▶ **Bloco de texto**:
★ ★ ★ ★

Abordagens tradicionais de uma saúde pública subordinada ao modelo biomédico, da mesma forma que as concepções de ciência que a embasam, tendem à visão tecnocrática, supondo considerações sobre valores, por exemplo, como fora de seu escopo. Ora, valores não são estranhos à ciência e muito menos à saúde; é impossível pensar em alguma esfera da experiência humana onde toda sorte de valores, afetivos, morais, éticos, individuais e coletivos não estejam presentes e desempenhem papel fundamental.
O tema da presente edição, selecionado a partir dos artigos de demanda espontânea, apresenta um conjunto de estudos nos quais a questão dos valores ocupa espaço fundamental, sendo abordados numa perspectiva crítica. Alguns desses artigos são inovadores tanto na temática quanto na abordagem, e oferecem uma contribuição fundamental ao pensamento crítico na Saúde Coletiva.
O tema inicia-se pelo trabalho de Alzuguir, que analisa a carreira moral de tratamento do alcoolismo em um serviço público de saúde a partir de depoimentos de homens e mulheres "alcoólatras", apoiando-se em Goffman. Leite e Henriques comparam as legislações ou guias de referências em reprodução humana assistida de diferentes países, apontando para importantes diferenças atribuíveis, entre outros aspectos, a perspectivas religiosas. Melo desenvolve o argumento que a atividade médico-pericial relativa ao auxílio-doença envolve um risco específico ligado à tarefa de controle, incorrendo em riscos morais.
Abrindo a seção de temas livres, Lima e Brasil identificam o impacto do Programa de Volta para Casa para a efetivação das ações de desinstitucionalização no âmbito da Saúde Mental. Batista et al. apresentam os resultados de estudo sobre a imagem corporal de pessoas que tiveram hanseníase e que desenvolveram incapacidades físicas, com base no teste psicológico Desenho da Figura Humana (DFH), com ênfase na análise interpretativa das mãos e dos pés, locais mais afetados pela doença. Santos e Nunes descrevem o conhecimento em saúde mental construído pelo Agente Comunitário de Saúde (ACS), concomitante à produção de cuidado na mesma área.
Moraes et al. investigam as dimensões mais valorizadas pelos usuários na APS, com base em grupos focais. Libanio et al. analisam as repercussões da integração das atividades de controle do vetor da dengue no município de Piraí-RJ com as ações da Estratégia de Saúde da Família, em particular, com os ACS, sujeitos principais das últimas. Soares e Trad apresentam resultado de estudo etnográfico sobre os sentidos atribuídos aos discursos veiculados no campo social sobre alimentação e nutrição por cuidadores domiciliares de crianças.

★ ★ ★ ★

▶ **Instruções**:
a. Reproduza sem alterações o trecho do texto sobre valores na saúde que começa em "Moraes et al." e termina em "domiciliares de crianças.".
b. Segundo o texto sobre valores na saúde, em qual teste psicológico se baseia o estudo de Batista et al. sobre a imagem corporal de pessoas que tiveram hanseníase?

▶ **Itens do conjunto**:
★ ★ ★ ★

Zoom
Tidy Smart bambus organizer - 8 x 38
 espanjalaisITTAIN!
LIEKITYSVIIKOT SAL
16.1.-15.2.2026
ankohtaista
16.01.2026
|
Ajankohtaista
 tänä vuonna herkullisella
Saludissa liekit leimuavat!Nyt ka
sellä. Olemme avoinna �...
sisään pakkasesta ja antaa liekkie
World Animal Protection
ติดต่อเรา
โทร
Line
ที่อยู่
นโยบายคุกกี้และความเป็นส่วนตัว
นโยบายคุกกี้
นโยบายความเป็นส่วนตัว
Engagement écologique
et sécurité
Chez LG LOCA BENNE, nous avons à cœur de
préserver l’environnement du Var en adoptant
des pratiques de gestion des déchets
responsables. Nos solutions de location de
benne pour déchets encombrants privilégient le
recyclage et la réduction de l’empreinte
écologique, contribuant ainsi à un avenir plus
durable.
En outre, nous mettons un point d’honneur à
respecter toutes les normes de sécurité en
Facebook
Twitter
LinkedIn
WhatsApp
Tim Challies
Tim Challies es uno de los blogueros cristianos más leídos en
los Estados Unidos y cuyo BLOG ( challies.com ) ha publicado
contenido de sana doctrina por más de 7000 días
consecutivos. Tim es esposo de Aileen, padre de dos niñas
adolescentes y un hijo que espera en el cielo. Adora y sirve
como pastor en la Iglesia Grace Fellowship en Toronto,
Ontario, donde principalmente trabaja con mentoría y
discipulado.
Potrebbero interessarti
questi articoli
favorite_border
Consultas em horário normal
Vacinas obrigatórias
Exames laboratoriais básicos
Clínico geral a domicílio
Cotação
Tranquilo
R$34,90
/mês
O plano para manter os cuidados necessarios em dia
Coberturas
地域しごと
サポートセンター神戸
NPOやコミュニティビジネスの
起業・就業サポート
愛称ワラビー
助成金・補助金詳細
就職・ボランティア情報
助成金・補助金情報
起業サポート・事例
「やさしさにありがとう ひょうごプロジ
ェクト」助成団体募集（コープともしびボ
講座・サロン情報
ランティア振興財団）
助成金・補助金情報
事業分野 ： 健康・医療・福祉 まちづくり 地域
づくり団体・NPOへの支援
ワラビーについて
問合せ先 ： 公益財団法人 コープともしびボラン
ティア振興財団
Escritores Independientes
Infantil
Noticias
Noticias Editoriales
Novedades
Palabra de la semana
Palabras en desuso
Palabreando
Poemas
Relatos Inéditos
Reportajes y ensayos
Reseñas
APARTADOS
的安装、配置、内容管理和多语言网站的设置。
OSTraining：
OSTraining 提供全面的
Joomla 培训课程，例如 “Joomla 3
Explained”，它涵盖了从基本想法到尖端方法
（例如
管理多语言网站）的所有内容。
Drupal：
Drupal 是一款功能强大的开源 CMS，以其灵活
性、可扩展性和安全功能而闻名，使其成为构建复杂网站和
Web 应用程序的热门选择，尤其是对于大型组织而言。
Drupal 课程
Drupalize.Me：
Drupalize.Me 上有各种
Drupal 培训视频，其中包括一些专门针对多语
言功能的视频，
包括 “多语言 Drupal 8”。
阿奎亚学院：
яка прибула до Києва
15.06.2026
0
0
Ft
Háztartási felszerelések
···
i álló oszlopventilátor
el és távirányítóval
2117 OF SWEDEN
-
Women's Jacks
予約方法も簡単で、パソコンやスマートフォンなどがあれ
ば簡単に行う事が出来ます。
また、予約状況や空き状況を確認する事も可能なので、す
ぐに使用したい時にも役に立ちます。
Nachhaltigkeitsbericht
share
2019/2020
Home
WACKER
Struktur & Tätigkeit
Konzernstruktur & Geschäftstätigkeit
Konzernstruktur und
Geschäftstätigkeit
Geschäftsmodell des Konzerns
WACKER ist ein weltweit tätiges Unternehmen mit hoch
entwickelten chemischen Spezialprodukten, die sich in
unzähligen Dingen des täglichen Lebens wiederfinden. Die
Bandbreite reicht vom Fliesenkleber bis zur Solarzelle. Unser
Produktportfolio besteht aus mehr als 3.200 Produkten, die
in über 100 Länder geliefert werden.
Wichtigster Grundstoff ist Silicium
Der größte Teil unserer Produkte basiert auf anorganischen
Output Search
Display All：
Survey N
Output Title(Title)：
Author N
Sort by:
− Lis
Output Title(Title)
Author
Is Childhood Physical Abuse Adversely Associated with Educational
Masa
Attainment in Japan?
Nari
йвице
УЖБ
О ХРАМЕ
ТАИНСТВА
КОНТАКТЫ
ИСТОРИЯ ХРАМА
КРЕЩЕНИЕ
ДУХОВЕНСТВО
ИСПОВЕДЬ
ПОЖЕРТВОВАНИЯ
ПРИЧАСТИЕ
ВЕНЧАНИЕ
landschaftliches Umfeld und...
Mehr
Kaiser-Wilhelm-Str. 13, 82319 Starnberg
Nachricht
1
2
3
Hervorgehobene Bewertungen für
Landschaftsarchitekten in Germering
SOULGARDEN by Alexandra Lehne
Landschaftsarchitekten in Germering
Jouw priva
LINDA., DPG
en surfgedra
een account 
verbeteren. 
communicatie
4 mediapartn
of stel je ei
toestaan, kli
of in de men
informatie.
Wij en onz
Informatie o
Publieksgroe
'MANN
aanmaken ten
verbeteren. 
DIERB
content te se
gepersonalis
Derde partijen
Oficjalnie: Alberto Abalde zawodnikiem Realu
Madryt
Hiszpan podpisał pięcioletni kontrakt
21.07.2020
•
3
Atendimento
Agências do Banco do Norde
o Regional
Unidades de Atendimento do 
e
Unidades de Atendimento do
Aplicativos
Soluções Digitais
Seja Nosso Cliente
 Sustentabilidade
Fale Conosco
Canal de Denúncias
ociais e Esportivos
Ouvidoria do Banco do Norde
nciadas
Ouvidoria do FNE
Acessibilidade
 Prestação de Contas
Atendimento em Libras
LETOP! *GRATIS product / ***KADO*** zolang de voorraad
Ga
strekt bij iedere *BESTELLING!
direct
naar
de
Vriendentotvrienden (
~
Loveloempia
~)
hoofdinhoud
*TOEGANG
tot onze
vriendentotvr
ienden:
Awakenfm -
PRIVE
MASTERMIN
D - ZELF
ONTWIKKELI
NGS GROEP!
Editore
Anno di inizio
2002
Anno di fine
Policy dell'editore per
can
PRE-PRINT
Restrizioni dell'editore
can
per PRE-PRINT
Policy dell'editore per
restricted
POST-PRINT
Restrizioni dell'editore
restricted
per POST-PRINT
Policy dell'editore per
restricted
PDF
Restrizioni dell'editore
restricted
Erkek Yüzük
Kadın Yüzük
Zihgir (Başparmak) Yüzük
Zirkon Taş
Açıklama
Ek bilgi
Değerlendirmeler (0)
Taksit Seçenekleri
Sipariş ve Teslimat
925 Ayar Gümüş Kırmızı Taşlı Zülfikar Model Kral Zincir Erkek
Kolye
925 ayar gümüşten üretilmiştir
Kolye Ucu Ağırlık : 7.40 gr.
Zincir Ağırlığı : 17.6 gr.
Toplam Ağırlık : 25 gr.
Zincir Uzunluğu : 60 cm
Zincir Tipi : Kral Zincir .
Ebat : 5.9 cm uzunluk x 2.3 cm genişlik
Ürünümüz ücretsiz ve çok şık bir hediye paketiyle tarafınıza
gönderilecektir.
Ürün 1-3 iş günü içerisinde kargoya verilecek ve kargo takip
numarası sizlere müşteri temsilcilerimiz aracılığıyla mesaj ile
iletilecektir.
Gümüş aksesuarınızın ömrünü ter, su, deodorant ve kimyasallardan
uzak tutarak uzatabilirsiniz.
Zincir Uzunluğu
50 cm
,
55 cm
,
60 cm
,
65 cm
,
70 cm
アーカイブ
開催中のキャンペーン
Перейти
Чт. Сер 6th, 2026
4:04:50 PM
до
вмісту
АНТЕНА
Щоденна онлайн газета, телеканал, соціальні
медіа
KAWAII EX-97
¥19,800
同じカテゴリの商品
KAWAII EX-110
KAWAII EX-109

★ ★ ★ ★

▶ **Resultados do exercício**:
a.
Moraes et al. investigam as dimensões mais valorizadas pelos usuários na APS, com base em grupos focais. Libanio et al. analisam as repercussões da integração das atividades de controle do vetor da dengue no município de Piraí-RJ com as ações da Estratégia de Saúde da Família, em particular, com os ACS, sujeitos principais das últimas. Soares e Trad apresentam resultado de estudo etnográfico sobre os sentidos atribuídos aos discursos veiculados no campo social sobre alimentação e nutrição por cuidadores domiciliares de crianças.

b. No teste Desenho da Figura Humana (DFH).